Director y guionista: Manoel de Oliveira. Intérpretes: Michel Piccoli, Antoine Chappey, John Malkovich, Catherine Deneuve, Leonor Baldaque, Ricardo Trêpa, Leonor Silveira. 90 min. Jóvenes.
El portugués Manoel de Oliveira tiene 92 años. Va a película por año -lleva 33-, y ahora empieza a rodar la siguiente, que irá sobre el principio de incertidumbre. En Vuelvo a casa, un veterano y prestigioso actor se enfrenta al dolor y a la pérdida con las armas que mejor conoce, las del arte dramático, que emplea en los escenarios, y también en las aceras, las zapaterías y los bares.
Hay en esta película, rodada en París, un discurso, una partida de ajedrez, un estado de cuentas, una reivindicación de la dignidad. Es tantas cosas esta bellísima película, que un espectador poco reflexivo podría pensar que es pesimista, cuando en realidad es una declaración apasionada de amor por la vida, un mapa ético para poder seguir buscando la ruta homérica de regreso a Ítaca, en un mundo aturdido por las explosiones. Por eso, durante el Festival de Venecia le fue entregado a Oliveira el Premio Robert Bresson, auspiciado por el Pontificio Consejo de Comunicaciones Sociales; un galardón que destaca las obras cinematográficas que constituyen un testimonio significativo de la búsqueda del sentido espiritual de la vida.
Oliveira ama París, ama el teatro, ama a los buenos actores; por eso regala a John Malkovich dos secuencias que serían la envidia de cualquiera que quiera pasar a las enciclopedias. Oliveira ama también lo trascendente, ama la cultura, ama su trabajo. Pocas veces el cine ha afrontado con más valentía la tesis de Oscar Wilde -la vida imita al arte-, que Oliveira despliega en tres actos, a cada cual más apasionante, al ritmo de las obras teatrales que representa el protagonista: El Rey se muere, de Ionesco, La Tempestad, de Shakespeare, y Ulises, de Joyce.

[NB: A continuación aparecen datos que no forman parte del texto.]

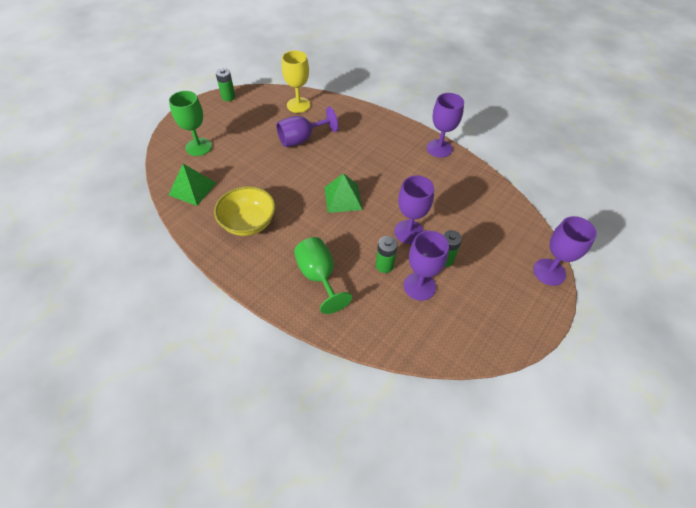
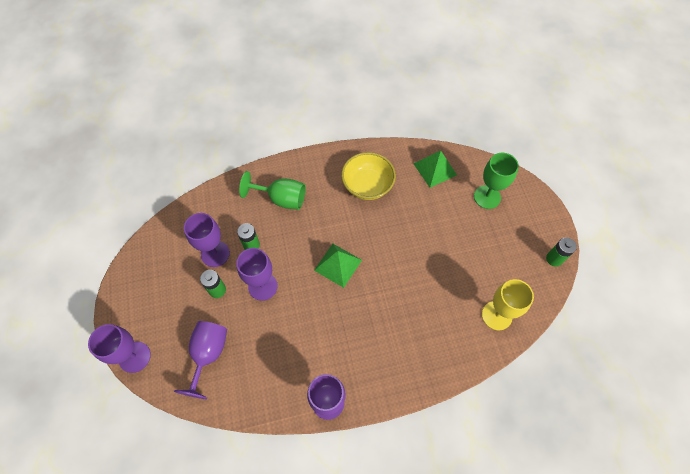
camera: 130 degrees right, 10 degrees up
(301, 139) = (438, 283): purple goblet -> purple goblet (208, 354)

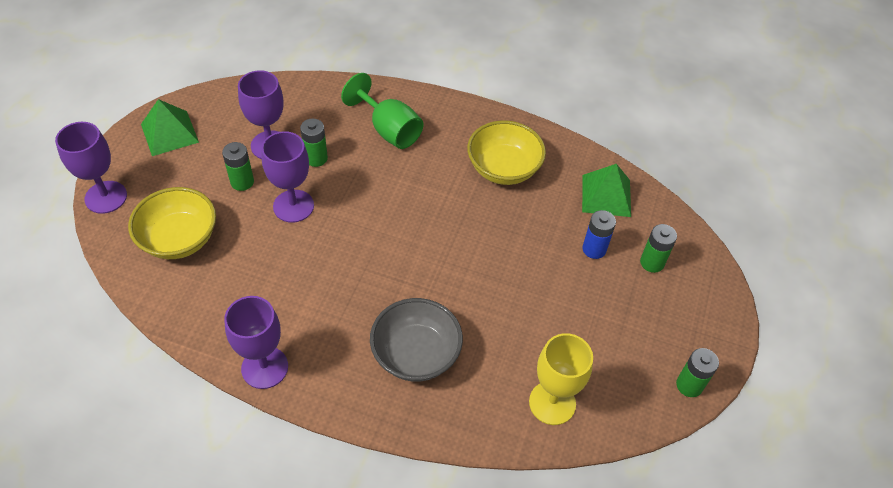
camera: 30 degrees right, 10 degrees down
(208, 354) = (179, 239): purple goblet -> yellow bowl
(338, 265) = (397, 232): green pyramid -> green pyramid (169, 133)
(406, 335) = (416, 354): none -> grey bowl
(452, 207) = (594, 249): none -> blue battery
(487, 197) = (652, 262): green goblet -> green battery

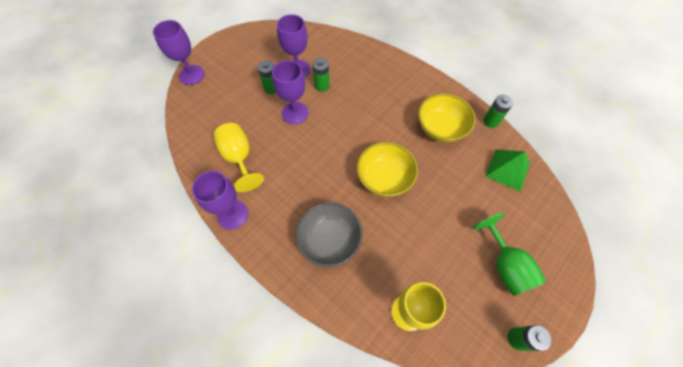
camera: 25 degrees right, 10 degrees up
(169, 133) = (243, 45): green pyramid -> none
(179, 239) = (220, 113): yellow bowl -> yellow bowl (384, 178)
(238, 291) = (239, 158): none -> yellow goblet
(389, 130) = (375, 80): green goblet -> green goblet (505, 266)
(594, 249) = (483, 206): blue battery -> none
(652, 262) = (523, 231): green battery -> green battery (491, 121)

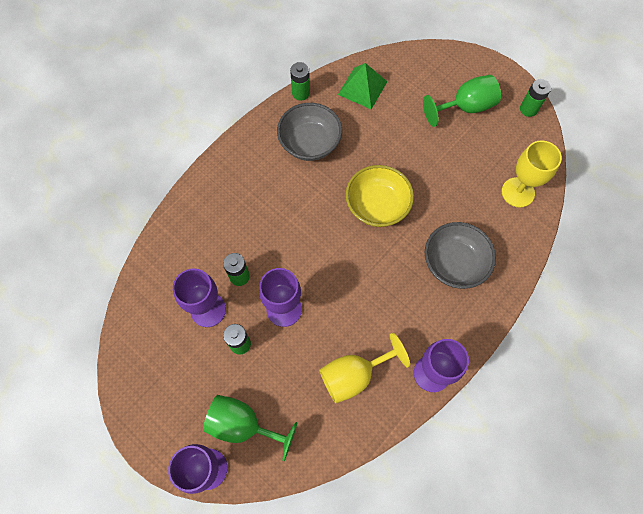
camera: 90 degrees left, 5 degrees up
(215, 92) = (243, 425): none -> green goblet
(441, 128) = (310, 143): yellow bowl -> grey bowl

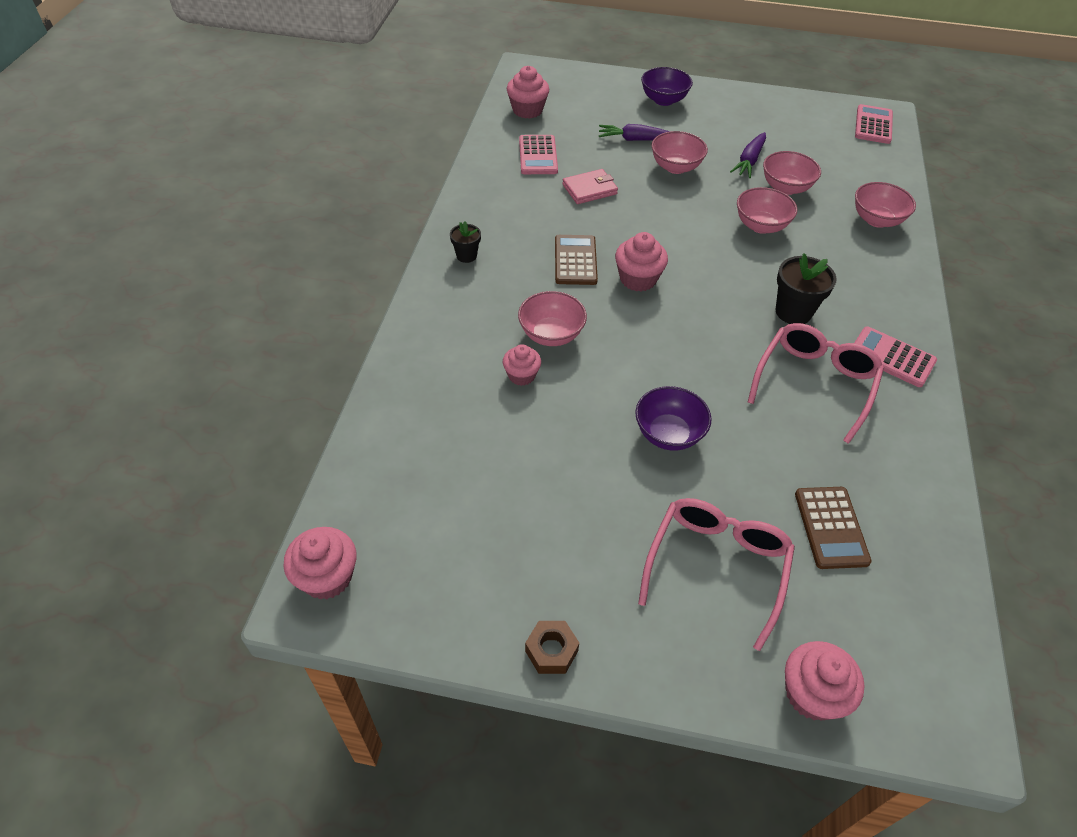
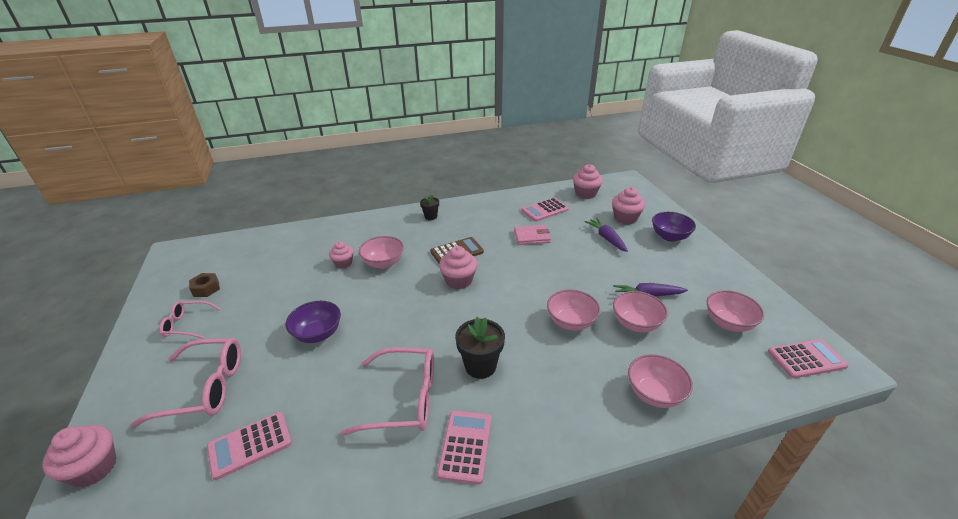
camera: 65 degrees right, 15 degrees down
(327, 577) = (187, 251): pink cupcake -> pink cupcake (625, 218)
(551, 651) = (139, 334): brown nut -> brown nut (206, 289)
(562, 583) = (187, 324): none -> pink glasses
(589, 189) = (532, 237): pink wallet -> pink wallet turned 45 degrees counterclockwise
(675, 167) = (596, 263): pink bowl -> pink bowl (728, 323)
(831, 527) = (250, 445): brown calculator -> pink calculator

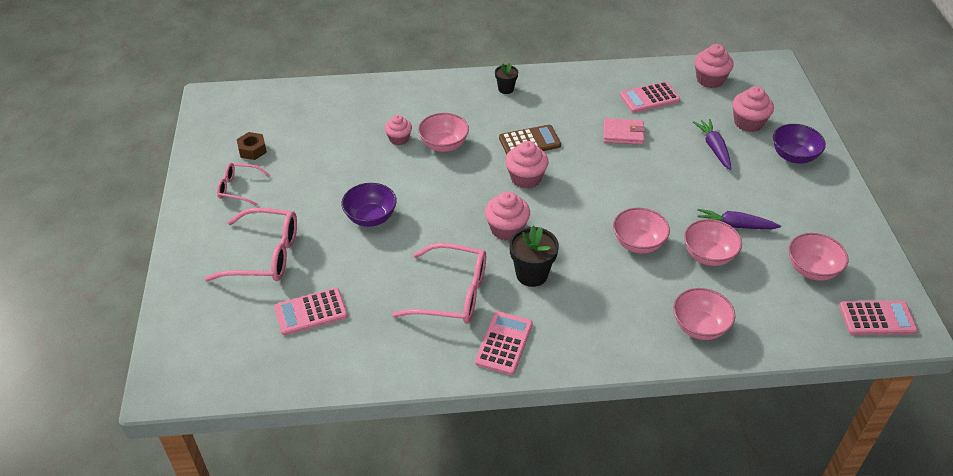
camera: 10 degrees right, 10 degrees up
(94, 468) = (180, 310): pink cupcake -> pink cupcake (506, 229)

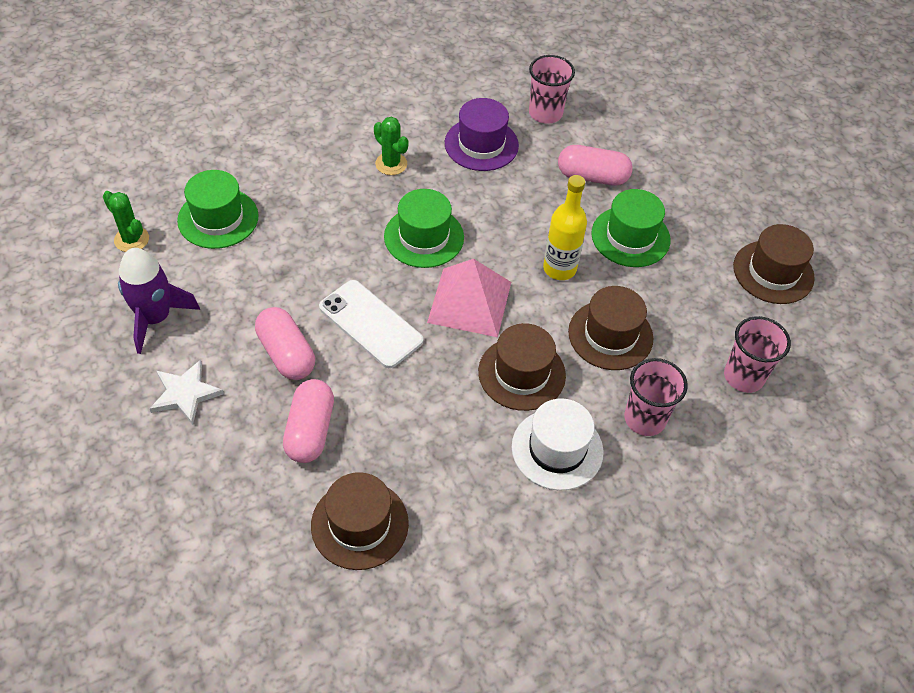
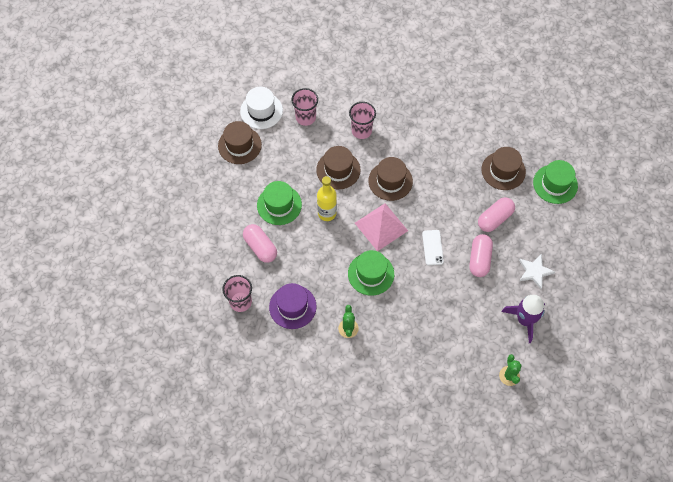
camera: 135 degrees left, 10 degrees up
(218, 218) = (459, 358): green hat -> green hat (555, 184)
(370, 324) = (432, 247): white phone -> white phone, size x0.65
(557, 449) = (406, 144): white hat -> white hat (261, 111)

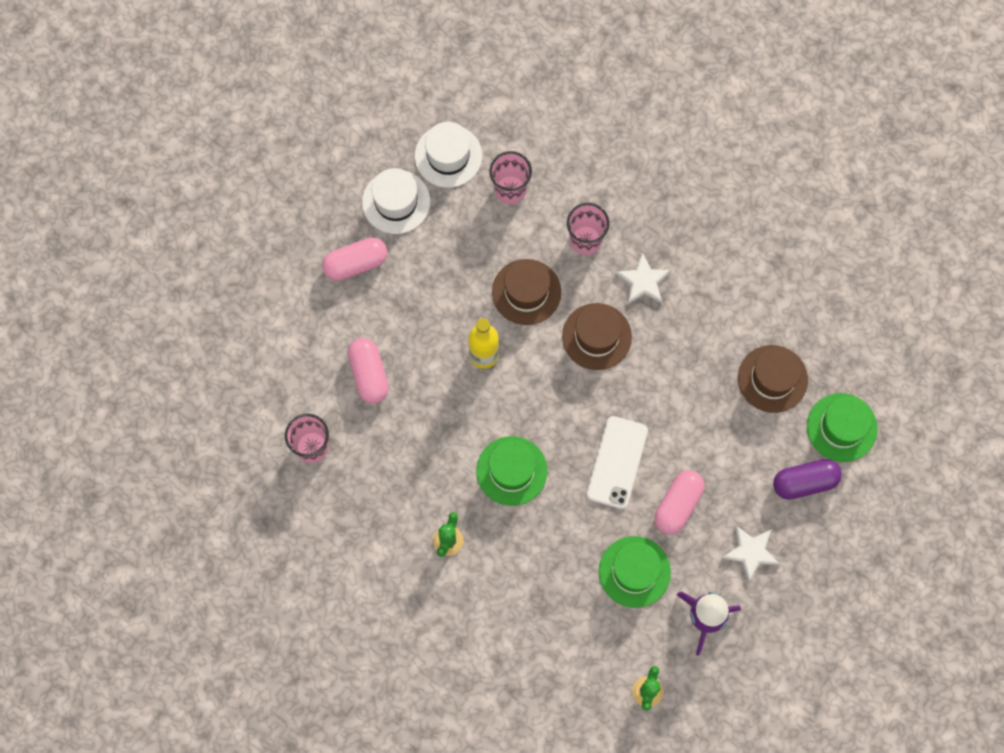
camera: 20 degrees right, 10 degrees up
(239, 145) = (396, 202): brown hat -> white hat
(279, 205) = (419, 317): green hat -> green hat (634, 571)
(292, 306) = (382, 480): purple hat -> none
(381, 226) = (555, 403): pink pyramid -> none
(405, 142) = (643, 281): none -> white star
(432, 247) = (617, 462): white phone -> white phone, size x1.53
(494, 219) = (727, 450): pink capsule -> pink capsule (355, 263)
(548, 221) = (805, 482): none -> purple capsule

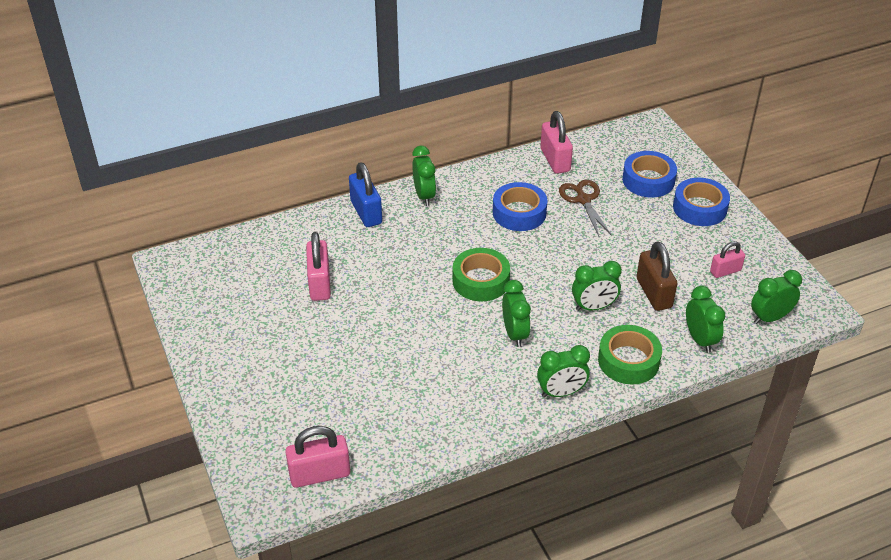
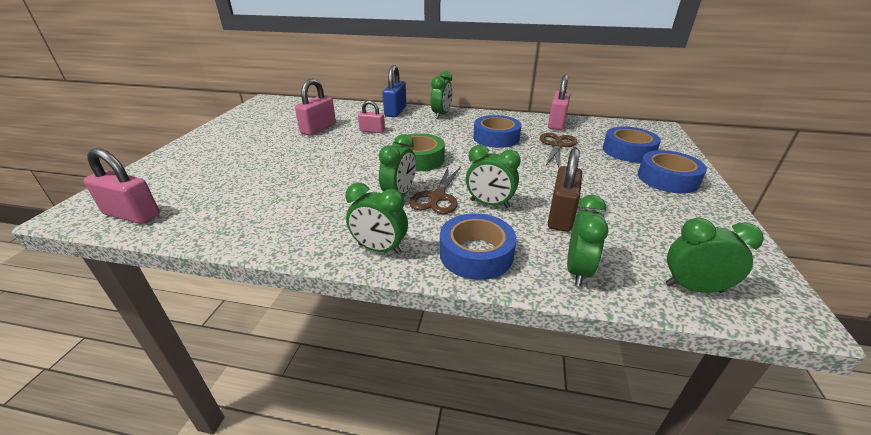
camera: 35 degrees right, 10 degrees down
(547, 320) = (437, 197): none -> brown scissors
(628, 360) = (476, 254): green tape -> blue tape
(725, 271) = (661, 228): pink padlock -> pink padlock (372, 131)

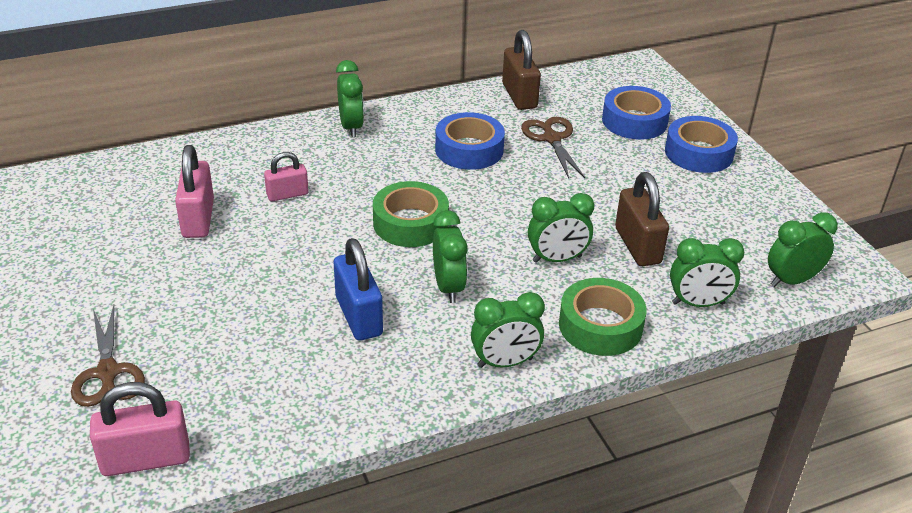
camera: 35 degrees left, 5 degrees up
(395, 111) = (274, 142): blue padlock -> blue padlock (359, 316)
(437, 197) = (494, 273): brown scissors -> brown scissors (108, 372)
(476, 254) = (600, 326): blue tape -> green tape
(556, 123) = (519, 96): pink padlock -> brown padlock
(577, 270) = (698, 303): green clock -> green clock turned 105 degrees clockwise

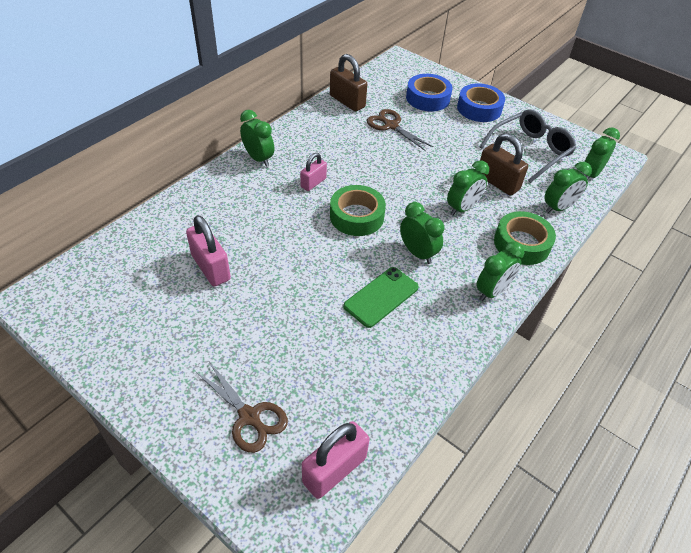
camera: 30 degrees left, 10 degrees up
(287, 194) = (258, 225): pink padlock -> pink padlock (313, 183)
(359, 316) = (381, 297): blue padlock -> green phone
(469, 150) = (348, 150): blue tape -> none
(726, 224) = (530, 151): none -> grey glasses

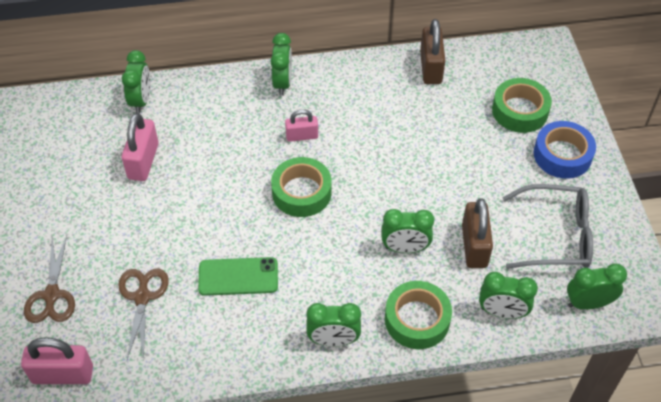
camera: 45 degrees right, 5 degrees up
(391, 126) = (442, 120): brown scissors -> brown scissors (142, 297)
(417, 253) = (312, 261): green clock -> green clock (141, 100)
(427, 98) = (520, 111): blue tape -> green tape

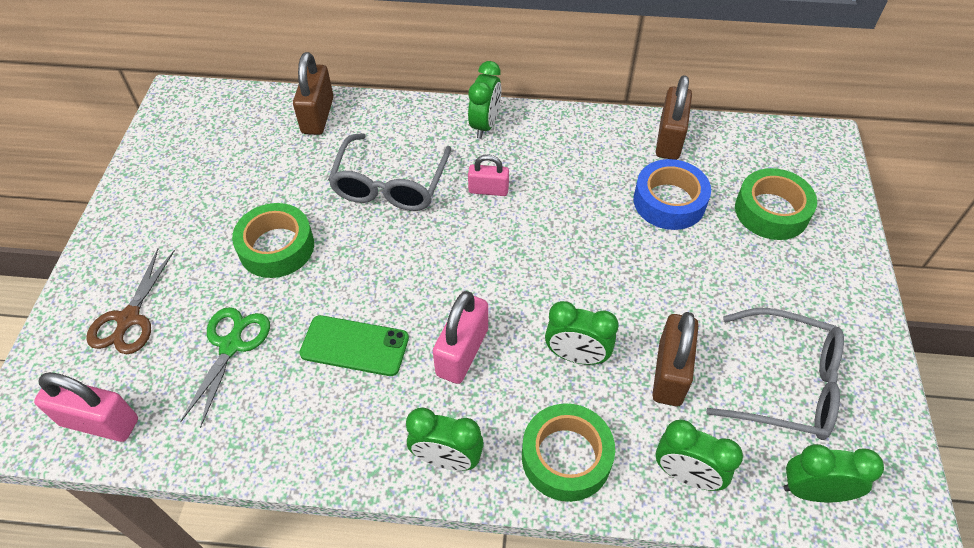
camera: 15 degrees right, 0 degrees up
(141, 100) = (318, 115): green clock -> brown padlock
(142, 297) = (231, 346): brown scissors -> green scissors
(143, 161) = (294, 183): pink padlock -> pink padlock (462, 352)
(222, 147) = (390, 184): none -> grey glasses
(301, 192) = (467, 257): green tape -> green tape (276, 247)
(562, 155) = (817, 278): blue tape -> blue tape (669, 201)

Lo que va viviendo Michel Piccoli (portentosa actuación) es cotidianamente reiterativo, nunca aburrido. Y Oliveira lo cuenta con inteligencia narrativa, con delicadeza pausada y rutinaria, con un sentido moral tan sugerente que hace que las imágenes acaricien al espectador hasta provocarle una sonrisa duradera de esperanza y amor por la vida. Una sonrisa… y unas ganas tremendas de volver a ver a Piccoli, de espaldas, cercanamente íntimo, mirando en la penumbra la foto familiar saqueada por la muerte, antes de abrir las cortinas de su cuarto para vivir un nuevo día.